Вера «убогой» и «простой» женщины не лишена цельности, и именно такую веру обретал Вийон, когда думал о матери; а могло быть и так, что о матери он вспоминал, когда обретал веру. Она, эта вера, отличалась от веры, изложенной языком теологических доктрин, причем поэт не усматривал никакого греха в том, чтобы говорить о Деве как о ровне Святой Троицы.
Итак, да славятся вовеки
Отец, и Сын, и Дух святой,
И Та, в которой человеки
Залог спасенья видят свой [14] .

_Задание_
Назовите всех, кого славит стихотворная строфа в отрывке о вере Вийона. Строки ниже для работы не понадобятся.

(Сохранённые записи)
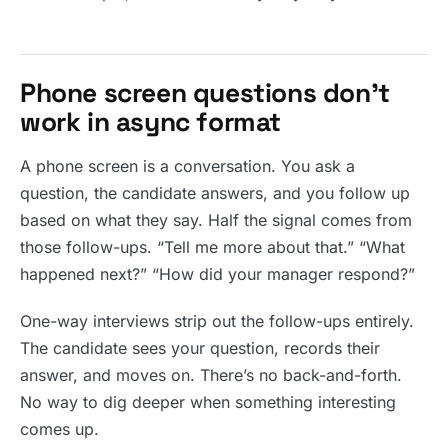
Phone screen questions don’t
work in async format
A phone screen is a conversation. You ask a
question, the candidate answers, and you follow up
based on what they say. Half the signal comes from
those follow-ups. “Tell me more about that.” “What
happened next?” “How did your manager respond?”
One-way interviews strip out the follow-ups entirely.
The candidate sees your question, records their
answer, and moves on. There’s no back-and-forth.
No way to dig deeper when something interesting
comes up.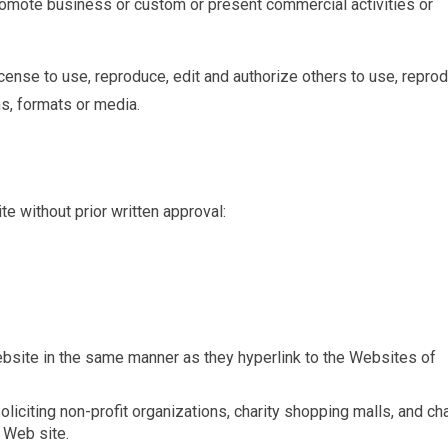
romote business or custom or present commercial activities or
ense to use, reproduce, edit and authorize others to use, repro
s, formats or media.
e without prior written approval:
Website in the same manner as they hyperlink to the Websites of
citing non-profit organizations, charity shopping malls, and cha
 Web site.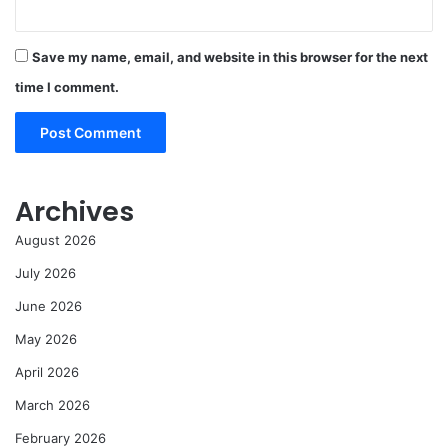
Save my name, email, and website in this browser for the next
time I comment.
Archives
August 2026
July 2026
June 2026
May 2026
April 2026
March 2026
February 2026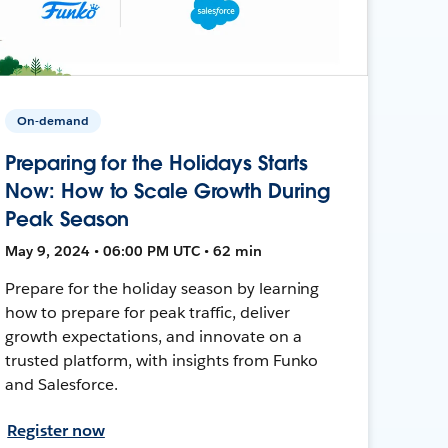
On-demand
Preparing for the Holidays Starts
Now: How to Scale Growth During
Peak Season
May 9, 2024 • 06:00 PM UTC • 62 min
Prepare for the holiday season by learning
how to prepare for peak traffic, deliver
growth expectations, and innovate on a
trusted platform, with insights from Funko
and Salesforce.
Register now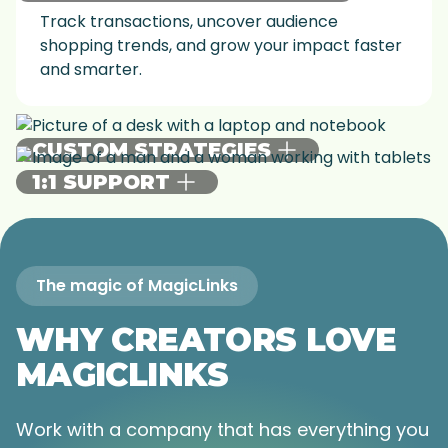
Track transactions, uncover audience
shopping trends, and grow your impact faster
and smarter.
CUSTOM STRATEGIES
1:1 SUPPORT
Get strategies to match your goals—whether
it’s increasing engagement, landing brand
Make your goals a reality with our team of
deals, or growing your affiliate earnings.
experts providing personalized guidance,
game changing webinars, and more.
The magic of MagicLinks
WHY CREATORS LOVE
MAGICLINKS
Work with a company that has everything you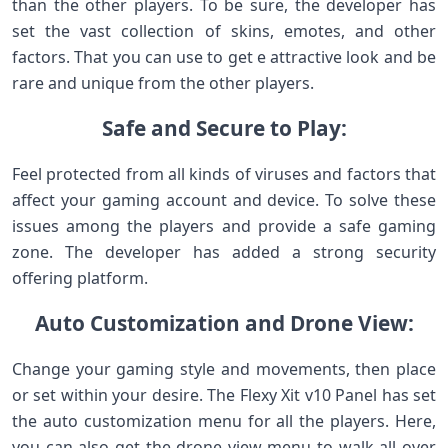
than the other players. To be sure, the developer has
set the vast collection of skins, emotes, and other
factors. That you can use to get e attractive look and be
rare and unique from the other players.
Safe and Secure to Play:
Feel protected from all kinds of viruses and factors that
affect your gaming account and device. To solve these
issues among the players and provide a safe gaming
zone. The developer has added a strong security
offering platform.
Auto Customization and Drone View:
Change your gaming style and movements, then place
or set within your desire. The Flexy Xit v10 Panel has set
the auto customization menu for all the players. Here,
you can also get the drone view menu to walk all over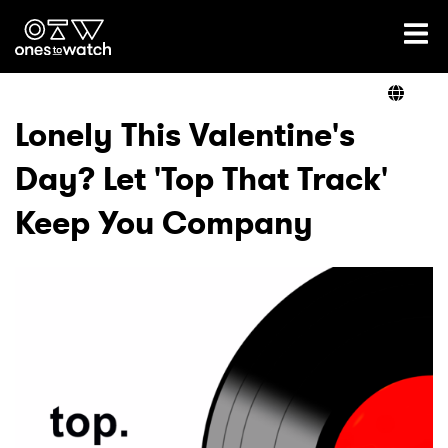
Ones2Watch Home
Artists
Lonely This Valentine's
Day? Let 'Top That Track'
Genre
Keep You Company
Read
Videos
Podcast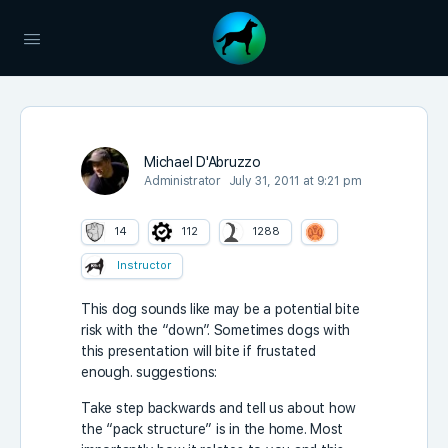
Michael D'Abruzzo
Administrator
July 31, 2011 at 9:21 pm
14
112
1288
Instructor
This dog sounds like may be a potential bite
risk with the “down”. Sometimes dogs with
this presentation will bite if frustated
enough. suggestions:
Take step backwards and tell us about how
the “pack structure” is in the home. Most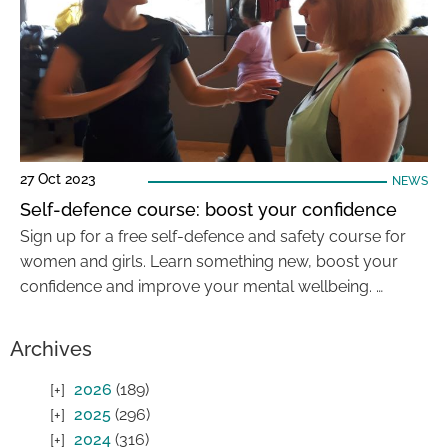
27 Oct 2023
NEWS
Self-defence course: boost your confidence
Sign up for a free self-defence and safety course for
women and girls. Learn something new, boost your
confidence and improve your mental wellbeing. …
Archives
2026
(189)
2025
(296)
2024
(316)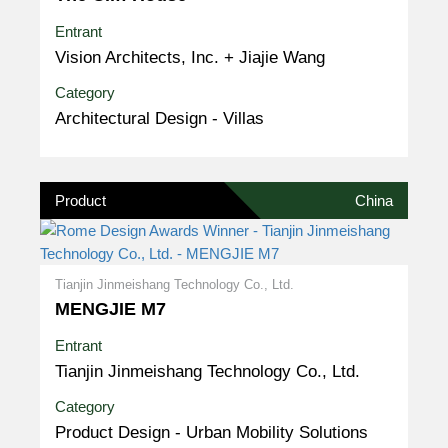
Entrant
Vision Architects, Inc. + Jiajie Wang
Category
Architectural Design - Villas
Product
China
Tianjin Jinmeishang Technology Co., Ltd.
MENGJIE M7
Entrant
Tianjin Jinmeishang Technology Co., Ltd.
Category
Product Design - Urban Mobility Solutions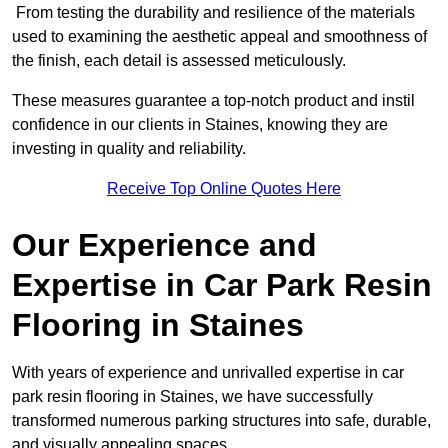
From testing the durability and resilience of the materials
used to examining the aesthetic appeal and smoothness of
the finish, each detail is assessed meticulously.
These measures guarantee a top-notch product and instil
confidence in our clients in Staines, knowing they are
investing in quality and reliability.
Receive Top Online Quotes Here
Our Experience and
Expertise in Car Park Resin
Flooring in Staines
With years of experience and unrivalled expertise in car
park resin flooring in Staines, we have successfully
transformed numerous parking structures into safe, durable,
and visually appealing spaces.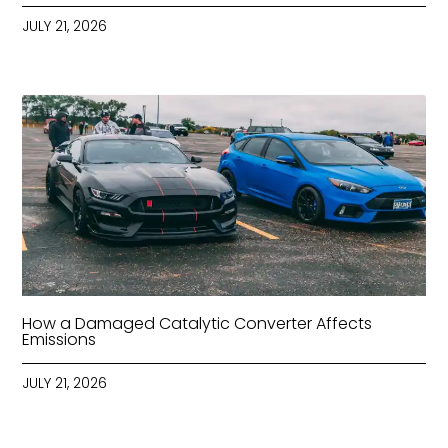
JULY 21, 2026
How a Damaged Catalytic Converter Affects
Emissions
JULY 21, 2026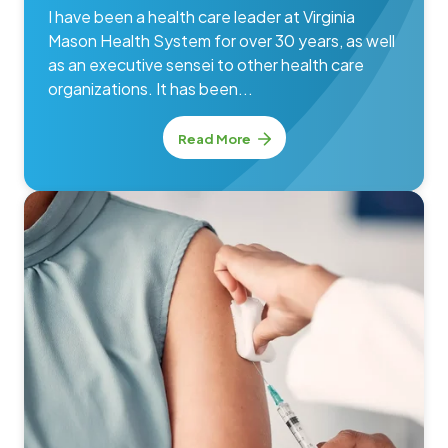
I have been a health care leader at Virginia
Mason Health System for over 30 years, as well
as an executive sensei to other health care
organizations. It has been...
Read More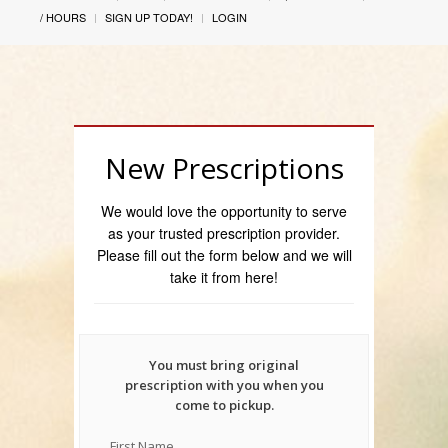
/ HOURS
SIGN UP TODAY!
LOGIN
New Prescriptions
We would love the opportunity to serve
as your trusted prescription provider.
Please fill out the form below and we will
take it from here!
You must bring original
prescription with you when you
come to pickup.
First Name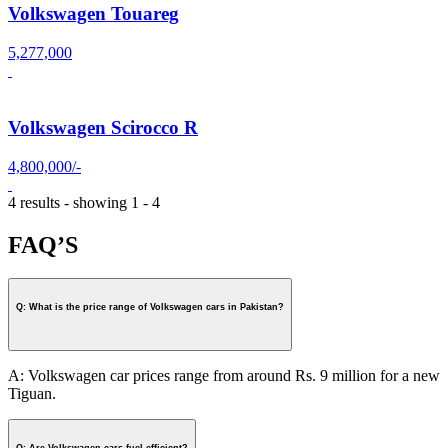
Volkswagen Touareg
5,277,000
Volkswagen Scirocco R
4,800,000/-
4 results - showing 1 - 4
FAQ’S
Q: What is the price range of Volkswagen cars in Pakistan?
A: Volkswagen car prices range from around Rs. 9 million for a new
Tiguan.
Q: Are Volkswagen cars fuel-efficient?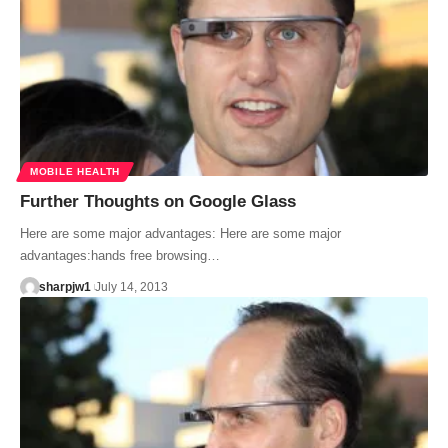
MOBILE HEALTH
Further Thoughts on Google Glass
Here are some major advantages: Here are some major
advantages:hands free browsing…
sharpjw1
July 14, 2013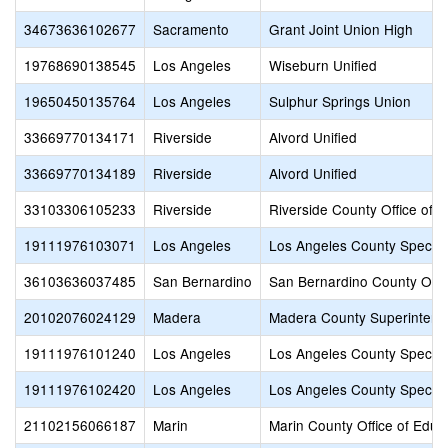
34673636102677
Sacramento
Grant Joint Union High
19768690138545
Los Angeles
Wiseburn Unified
19650450135764
Los Angeles
Sulphur Springs Union
33669770134171
Riverside
Alvord Unified
33669770134189
Riverside
Alvord Unified
33103306105233
Riverside
Riverside County Office of 
19111976103071
Los Angeles
Los Angeles County Special
36103636037485
San Bernardino
San Bernardino County Offic
20102076024129
Madera
Madera County Superintende
19111976101240
Los Angeles
Los Angeles County Special
19111976102420
Los Angeles
Los Angeles County Special
21102156066187
Marin
Marin County Office of Educ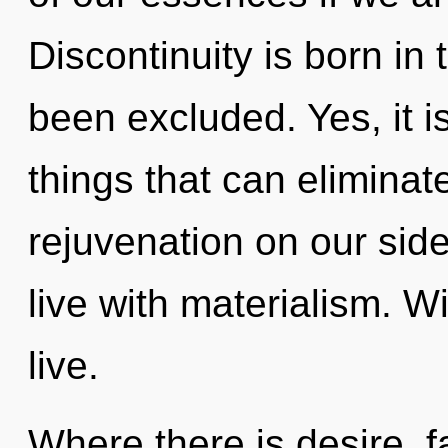
Discontinuity is born in
been excluded. Yes, it i
things that can eliminat
rejuvenation on our side
live with materialism. W
live.
Where there is desire, fa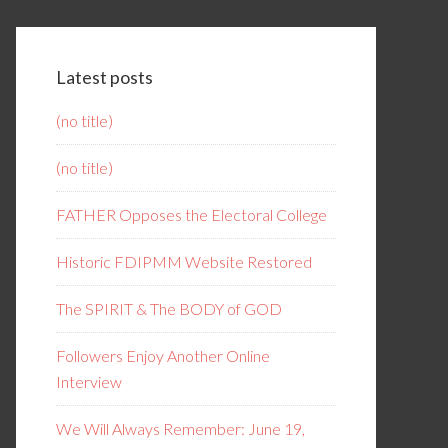
Latest posts
(no title)
(no title)
FATHER Opposes the Electoral College
Historic FDIPMM Website Restored
The SPIRIT & The BODY of GOD
Followers Enjoy Another Online
Interview
We Will Always Remember: June 19,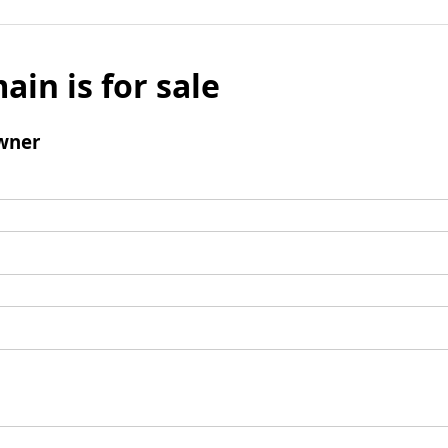
ain is for sale
wner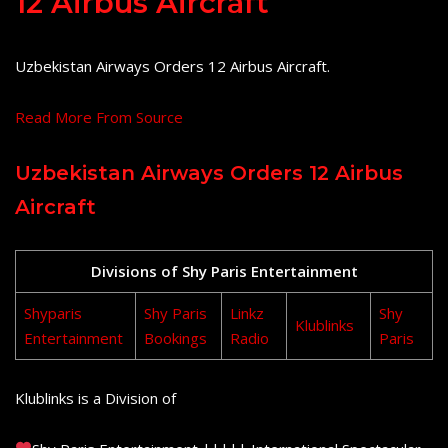
12 Airbus Aircraft
Uzbekistan Airways Orders 12 Airbus Aircraft.
Read More From Source
Uzbekistan Airways Orders 12 Airbus
Aircraft
Divisions of Shy Paris Entertainment
Shyparis
Shy Paris
Linkz
Shy
Klublinks
Entertainment
Bookings
Radio
Paris
Klublinks is a Division of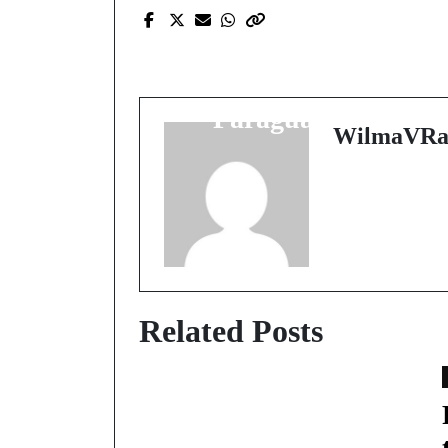
Prev Post
Discover the Hidden
Gem of South America
Paraguay Awaits
WilmaVRa
Related Posts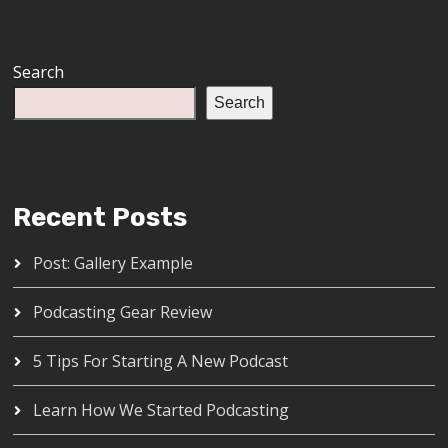
Search
Search
Recent Posts
Post: Gallery Example
Podcasting Gear Review
5 Tips For Starting A New Podcast
Learn How We Started Podcasting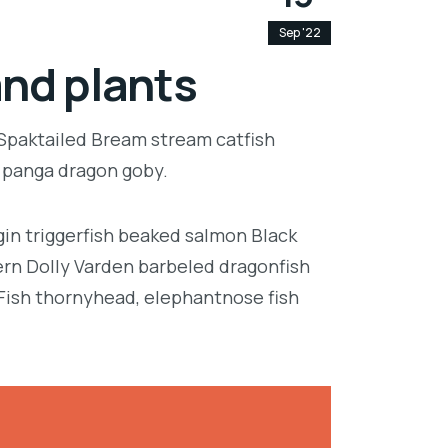
Sep '22
and plants
 Spaktailed Bream stream catfish
e panga dragon goby.
in triggerfish beaked salmon Black
ern Dolly Varden barbeled dragonfish
Fish thornyhead, elephantnose fish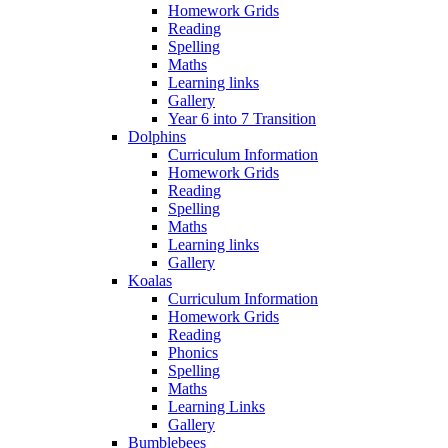
Homework Grids
Reading
Spelling
Maths
Learning links
Gallery
Year 6 into 7 Transition
Dolphins
Curriculum Information
Homework Grids
Reading
Spelling
Maths
Learning links
Gallery
Koalas
Curriculum Information
Homework Grids
Reading
Phonics
Spelling
Maths
Learning Links
Gallery
Bumblebees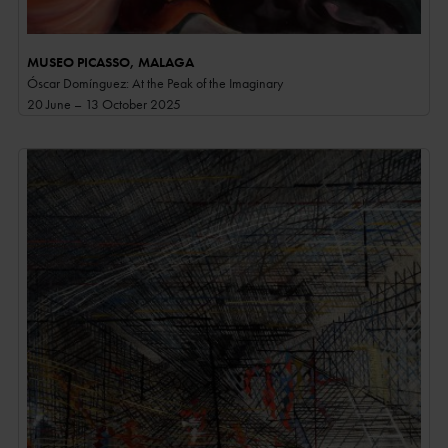
MUSEO PICASSO, MALAGA
Óscar Domínguez: At the Peak of the Imaginary
20 June – 13 October 2025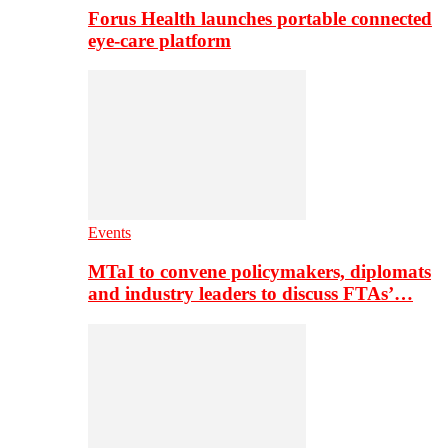
Forus Health launches portable connected
eye-care platform
Events
MTaI to convene policymakers, diplomats
and industry leaders to discuss FTAs’…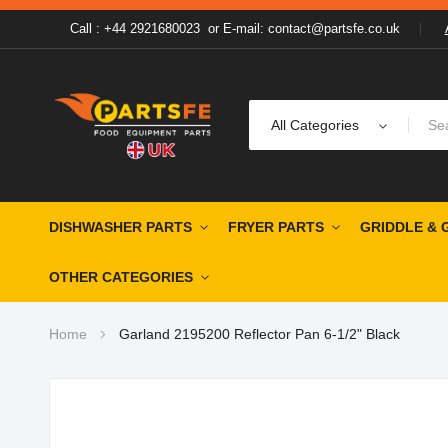
Call : +44 2921680023
or
E-mail: contact@partsfe.co.uk
All Categories
DISHWASHER PARTS
FRYER PARTS
GRIDDLE & 
OTHER CATEGORIES
Home
Garland 2195200 Reflector Pan 6-1/2" Black
Skip
to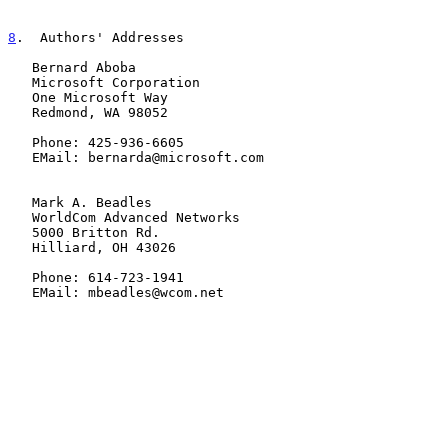
8
.  Authors' Addresses
   Bernard Aboba

   Microsoft Corporation

   One Microsoft Way

   Redmond, WA 98052

   Phone: 425-936-6605

   EMail: bernarda@microsoft.com

   Mark A. Beadles

   WorldCom Advanced Networks

   5000 Britton Rd.

   Hilliard, OH 43026

   Phone: 614-723-1941

   EMail: mbeadles@wcom.net
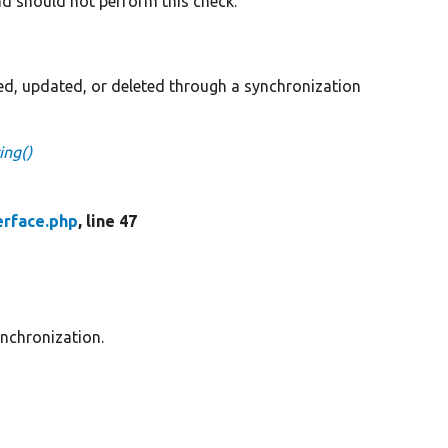
nd should not perform this check.
ted, updated, or deleted through a synchronization
ing()
erface.php
, line 47
ynchronization.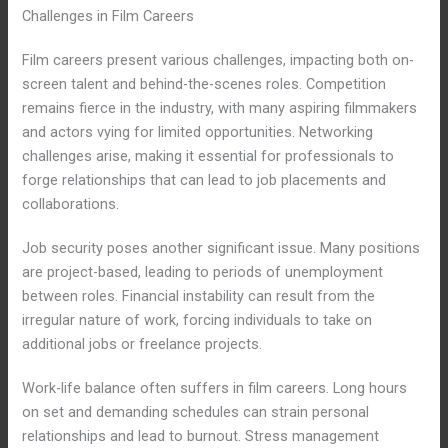
Challenges in Film Careers
Film careers present various challenges, impacting both on-
screen talent and behind-the-scenes roles. Competition
remains fierce in the industry, with many aspiring filmmakers
and actors vying for limited opportunities. Networking
challenges arise, making it essential for professionals to
forge relationships that can lead to job placements and
collaborations.
Job security poses another significant issue. Many positions
are project-based, leading to periods of unemployment
between roles. Financial instability can result from the
irregular nature of work, forcing individuals to take on
additional jobs or freelance projects.
Work-life balance often suffers in film careers. Long hours
on set and demanding schedules can strain personal
relationships and lead to burnout. Stress management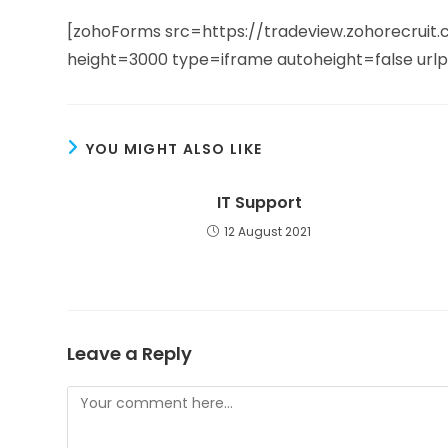
[zohoForms src=https://tradeview.zohorecru
height=3000 type=iframe autoheight=false url
YOU MIGHT ALSO LIKE
IT Support
12 August 2021
Leave a Reply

_Ответ_
Отец; Сын; Дух святой; Та, в которой человеки залог спасенья видят свой.